Saunders’ Echo was equally impressed with the countryside, reporting “throughout the trip everything was found in a progressive stage from an agricultural point of view, and the country never looked better or more advanced than it does at the present time.” Several sightings of ducks were sighted on the way down and back.
ATTRIBUTES OF THE HATFIELD RANCH
Their first stop was at a point furthest south, the Hatfield Ranch adjacent the Waterton River. Noted by the Echo for its impressive 6,000 acre size, Hatfield’s holdings comprised of 7,720 acres of prime cattle country by the time of his death years later. The 1909 reporter pointed out more than two thousand cattle had just been sold and shipped “to the old country.” Given Herbert M. Hatfield’s 1855 birth origins, this would have meant England. Ties were strong with one’s origins and within the British Empire. Hatfield’s 1945 obituary, also from the Echo, noted that this pioneer rancher first came to this southwestern corner of the Canadian Prairies in 1886. Three years later, he established this ranch and his 56 year ownership of the property was “believed to be a record in point of continuous ownership in the west.”
For seventeen years starting in 1909 the Hatfield Ranch raised high quality horses “which were sold as remounts to the Mounted Police.” Some of the cowboys who rode for Hatfield were Phil Lucas, Micky Reardon and Hughie Lancaster. Billy Huddlestun served as the first foreman for the Hatfield Ranch.

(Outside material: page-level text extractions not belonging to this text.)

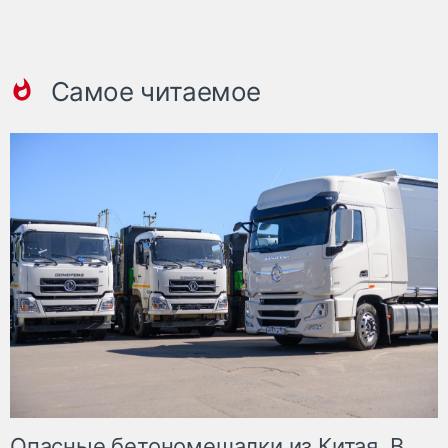
Самое читаемое
Опасные бетономешалки из Китая. В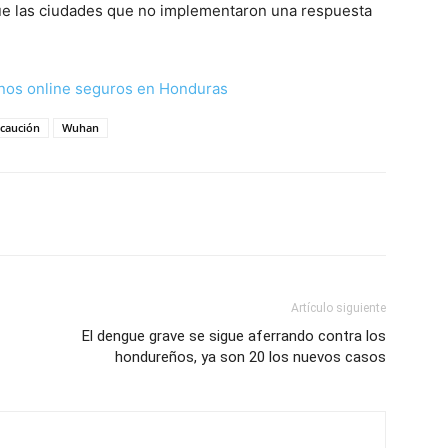
ue las ciudades que no implementaron una respuesta
nos online seguros en Honduras
caución
Wuhan
Artículo siguiente
El dengue grave se sigue aferrando contra los
hondureños, ya son 20 los nuevos casos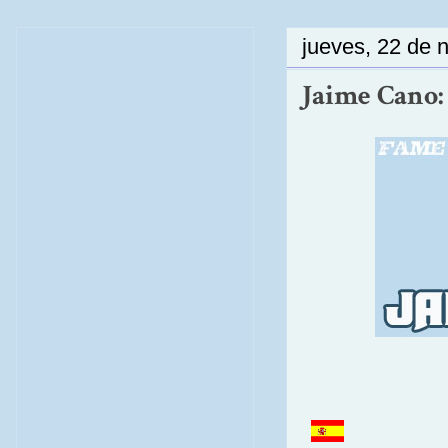
jueves, 22 de 
Jaime Cano: 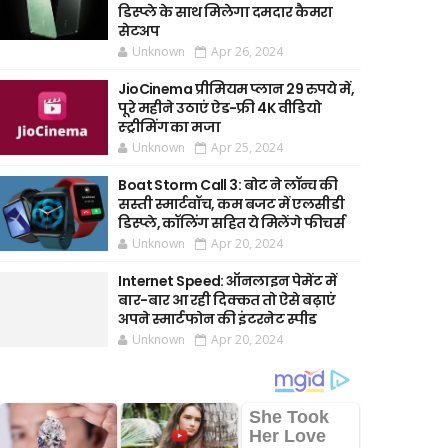
डिस्प्ले के साथ मिलेगा दमदार कैमरा
सेटअप
Unknown
Apr 26, 2024
JioCinema प्रीमियम प्लान 29 रुपये में,
पूरे महीने उठाएं ऐड-फ्री 4K वीडियो
स्ट्रीमिंग का मजा
Unknown
Apr 25, 2024
Boat Storm Call 3: बोट ने लॉन्च की
सस्ती स्मार्टवॉच, कम बजट में एलसीडी
डिस्प्ले, कॉलिंग सहित ये मिलेंगे फीचर्स
Unknown
Apr 20, 2024
Internet Speed: ऑनलाइन पेमेंट में
बार-बार आ रही दिक्कत तो ऐसे बढ़ाएं
अपने स्मार्टफोन की इंटरनेट स्पीड
Unknown
Apr 20, 2024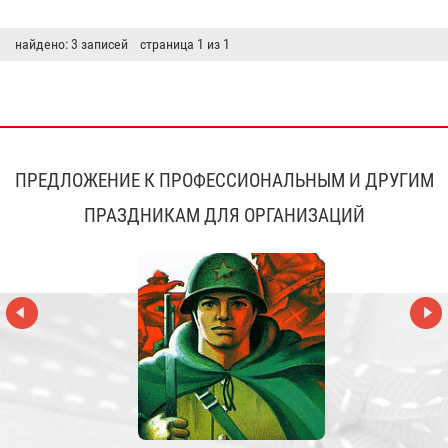
найдено: 3 записей страница 1 из 1
ПРЕДЛОЖЕНИЕ К ПРОФЕССИОНАЛЬНЫМ И ДРУГИМ
ПРАЗДНИКАМ ДЛЯ ОРГАНИЗАЦИЙ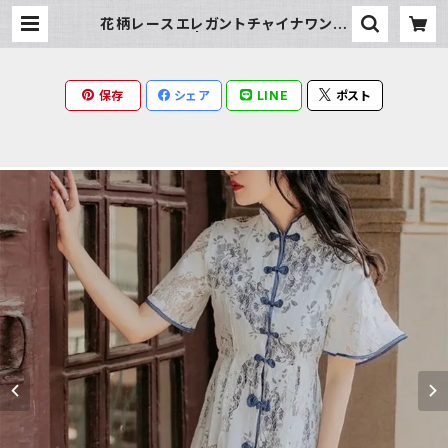
花柄レースエレガントチャイナワンピ
ース | Milky Rag
保存
シェア
LINE
ポスト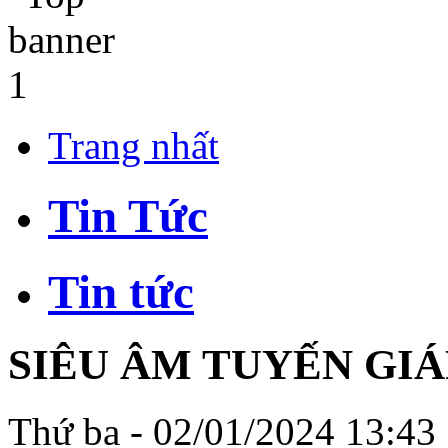
Trang nhất
Tin Tức
Tin tức
SIÊU ÂM TUYẾN GIÁ
Thứ ba - 02/01/2024 13:43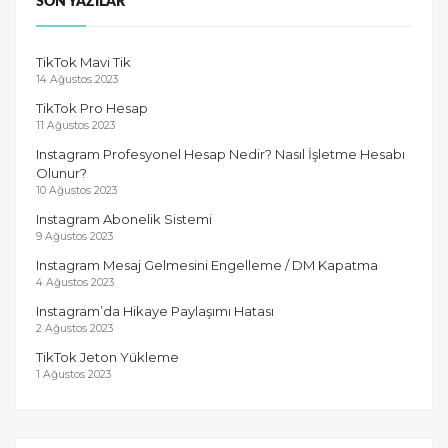
SON YAZILAR
TikTok Mavi Tik
14 Ağustos 2023
TikTok Pro Hesap
11 Ağustos 2023
Instagram Profesyonel Hesap Nedir? Nasıl İşletme Hesabı
Olunur?
10 Ağustos 2023
Instagram Abonelik Sistemi
9 Ağustos 2023
Instagram Mesaj Gelmesini Engelleme / DM Kapatma
4 Ağustos 2023
Instagram’da Hikaye Paylaşımı Hatası
2 Ağustos 2023
TikTok Jeton Yükleme
1 Ağustos 2023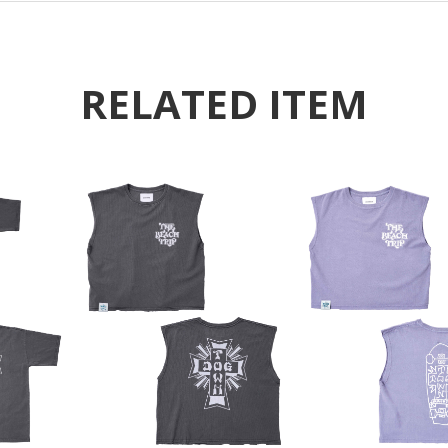
RELATED ITEM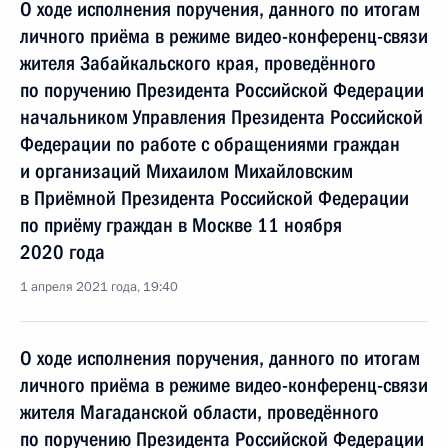
О ходе исполнения поручения, данного по итогам
личного приёма в режиме видео-конференц-связи
жителя Забайкальского края, проведённого
по поручению Президента Российской Федерации
начальником Управления Президента Российской
Федерации по работе с обращениями граждан
и организаций Михаилом Михайловским
в Приёмной Президента Российской Федерации
по приёму граждан в Москве 11 ноября
2020 года
1 апреля 2021 года, 19:40
О ходе исполнения поручения, данного по итогам
личного приёма в режиме видео-конференц-связи
жителя Магаданской области, проведённого
по поручению Президента Российской Федерации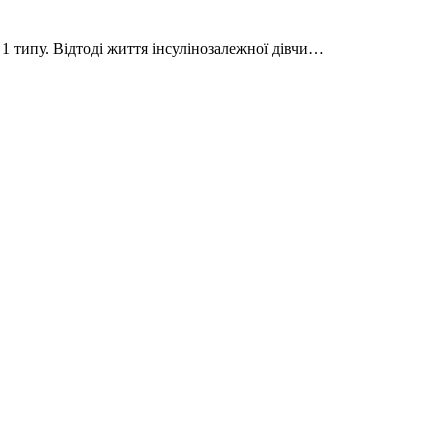
1 типу. Відтоді життя інсулінозалежної дівчи…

He was succeeded by Ben MacDonnell and Jack Hardy served in that capacity for over a decade starting in 1932. Like his ranching colleague to the northwest F. W. Godsal, Hatfield was active in the Western Stock Growers’ Association.
WINDHAM RANCH’S DISTINCTIVE HOUSE
On the return trip to Pincher Creek in 1909, the Echo stopped at the Windham Ranch located where the Yarrow Creek flows into the Waterton River. During the pioneer era, even as recent as this journalistic field trip, the river flowing out of the Dominion Forest Reserve was locally as the Kootenai, influenced by the travels of the First Nation just to the west of the continental divide.
The Windham Ranch encompassed two and a half sections. The paper commended ranch owner Reginald Windham for his genuine western hospitality given their visit. The Windham ranch house was an impressive one-and-a-half storey structure that backed onto the creek. An open verandah adorned the front while an attached porch, perhaps housing a kitchen, had been added to the rear of the original structure. Two dormer bedroom windows added to the roof profile. Just downstream were the barn and corrals.
The ranch featured a large herd of cattle when the Echo arrived. Local historian Fred Huddlestun (he was Billy Huddlestun’s son) recalled that the Windhams also raised thorough-bred crossed and Hockney horses. The English born Windhams purchased this property in 1900 from retired North West Mounted Police official James Bruneau – he was one of the Mounties who helped establish the 1878 Pincher Creek Horse Ranch and subsequently set up his Yarrow Creek property. The Windhams remained here until they returned to England in 1916 in the midst of the First World War. Taking over the spread was Robert Wright, Reginald Windham’s brother-in-law. He actively ranched for a quarter of a century, even vaccinating calves just a few days before his April 1941 passing at the age of 75 years.